**Page excerpt**
☆ ☆ ☆ ☆ ☆

Short story

Information about Short story

The short story is a literary genre. It is usually fictional narrative prose and tends to be more concise and to the point than longer works of fiction, such as novellas (in the modern sense of this term) and novels.

Short stories have their origins in oral story-telling traditions and the prose anecdote, a swiftly-sketched situation that comes rapidly to its point. With the rise of the comparatively realistic novel, the short story evolved as a miniature, with some of its first perfectly independent examples in the tales of E.T.A. Hoffmann and Anton Chekhov.

Many authors today release compilations of their short stories in short story collections.

History

Origins

Short stories date back to the oral story-telling traditions which originally produced epics such as the Iliad and Odyssey by Homer. Oral narratives were often told in the form of rhyming or rhythmic poetry, often including recurring sections or, in the case of Homer, Homeric epithets. Such stylistic effects often acted as mnemonic means for easier recall, rendition and adaptation of the story. Short sections of such poems might focus on individual narratives that could be told at one sitting. The overall arc of the story would only emerge through the telling of multiple sections of the tale.

☆ ☆ ☆ ☆ ☆

**How to complete this task**
Carry on the text about the history of the short story from its final sentence, writing a few more paragraphs in the same style. The data items have no connection to the short story text.

**Data items**
☆ ☆ ☆ ☆ ☆

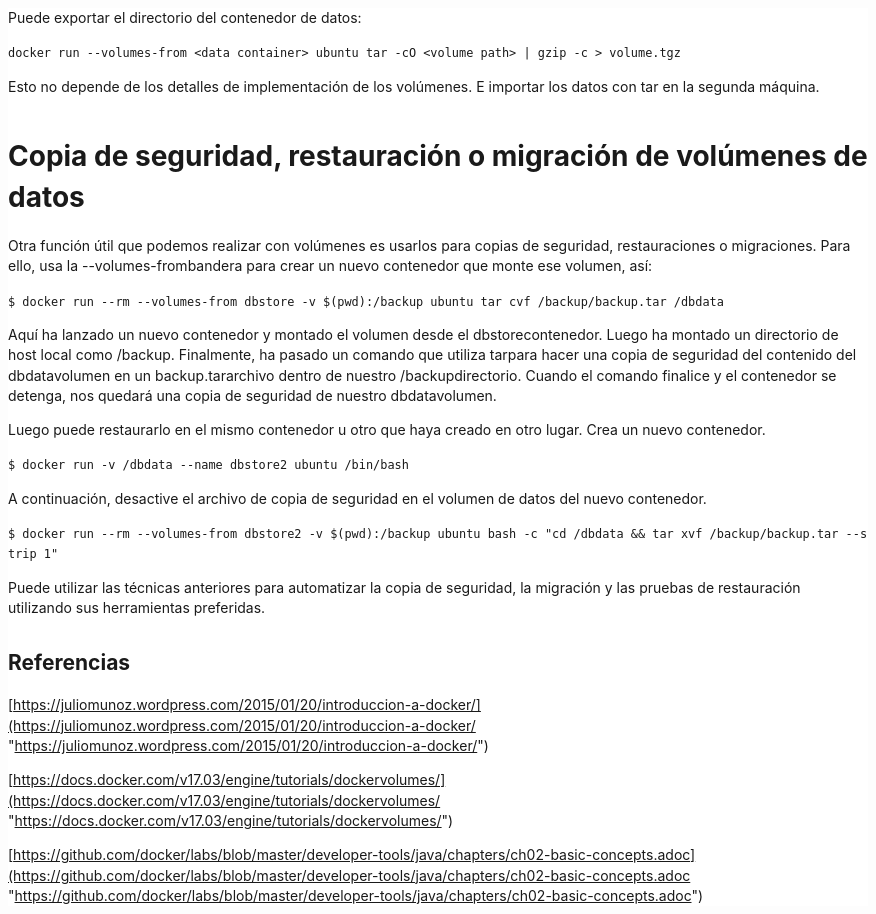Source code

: Puede exportar el directorio del contenedor de datos: 

`docker run --volumes-from <data container> ubuntu tar -cO <volume path> | gzip -c > volume.tgz`

Esto no depende de los detalles de implementación de los volúmenes. E importar los datos con tar en la segunda máquina.




# Copia de seguridad, restauración o migración de volúmenes de datos #

Otra función útil que podemos realizar con volúmenes es usarlos para copias de seguridad, restauraciones o migraciones. Para ello, usa la --volumes-frombandera para crear un nuevo contenedor que monte ese volumen, así:

    $ docker run --rm --volumes-from dbstore -v $(pwd):/backup ubuntu tar cvf /backup/backup.tar /dbdata

Aquí ha lanzado un nuevo contenedor y montado el volumen desde el dbstorecontenedor. Luego ha montado un directorio de host local como /backup. Finalmente, ha pasado un comando que utiliza tarpara hacer una copia de seguridad del contenido del dbdatavolumen en un backup.tararchivo dentro de nuestro /backupdirectorio. Cuando el comando finalice y el contenedor se detenga, nos quedará una copia de seguridad de nuestro dbdatavolumen.

Luego puede restaurarlo en el mismo contenedor u otro que haya creado en otro lugar. Crea un nuevo contenedor.

    $ docker run -v /dbdata --name dbstore2 ubuntu /bin/bash

A continuación, desactive el archivo de copia de seguridad en el volumen de datos del nuevo contenedor.

    $ docker run --rm --volumes-from dbstore2 -v $(pwd):/backup ubuntu bash -c "cd /dbdata && tar xvf /backup/backup.tar --strip 1"

Puede utilizar las técnicas anteriores para automatizar la copia de seguridad, la migración y las pruebas de restauración utilizando sus herramientas preferidas.



## Referencias ##

[https://juliomunoz.wordpress.com/2015/01/20/introduccion-a-docker/](https://juliomunoz.wordpress.com/2015/01/20/introduccion-a-docker/ "https://juliomunoz.wordpress.com/2015/01/20/introduccion-a-docker/")

[https://docs.docker.com/v17.03/engine/tutorials/dockervolumes/](https://docs.docker.com/v17.03/engine/tutorials/dockervolumes/ "https://docs.docker.com/v17.03/engine/tutorials/dockervolumes/")


[https://github.com/docker/labs/blob/master/developer-tools/java/chapters/ch02-basic-concepts.adoc](https://github.com/docker/labs/blob/master/developer-tools/java/chapters/ch02-basic-concepts.adoc "https://github.com/docker/labs/blob/master/developer-tools/java/chapters/ch02-basic-concepts.adoc")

☆ ☆ ☆ ☆ ☆

**Answer to the exercise**
Fables, which tend to be folk tales with an explicitly expressed moral, were said by the Greek historian Herodotus to have been invented by a Greek slave named Aesop in the 6th century BCE (although other times and nationalities are also given for Aesop). These ancient fables are known today as Aesop's Fables.

The other ancient form of short story, anecdotes, was popular during the years of the Roman Empire. Anecdotes functioned as a sort of parable, a brief realistic narration that embodies a point. Many of the surviving Roman anecdotes were later collected in the Gesta Romanorum in the 13th or 14th century. Anecdotes remained popular in Europe well into the 18th century, when the fictional anecdotal letters of Sir Roger de Coverley were published.

In Europe, the oral story-telling tradition began to develop into written stories in the early 14th century, most notably with Geoffrey Chaucer's Canterbury Tales and Giovanni Boccaccio's Decameron. Both of these books are composed of individual short stories (which range from farce or humorous anecdotes to well-crafted literary fictions) set within a larger narrative story (a frame story), although the frame tale device was not adopted by all writers. At the end of the 16th century, some of the most popular short stories in Europe were the darkly tragic "novella" of Matteo Bandello (especially in their French translation). During the Renaissance, the term novella was used when referring to short stories.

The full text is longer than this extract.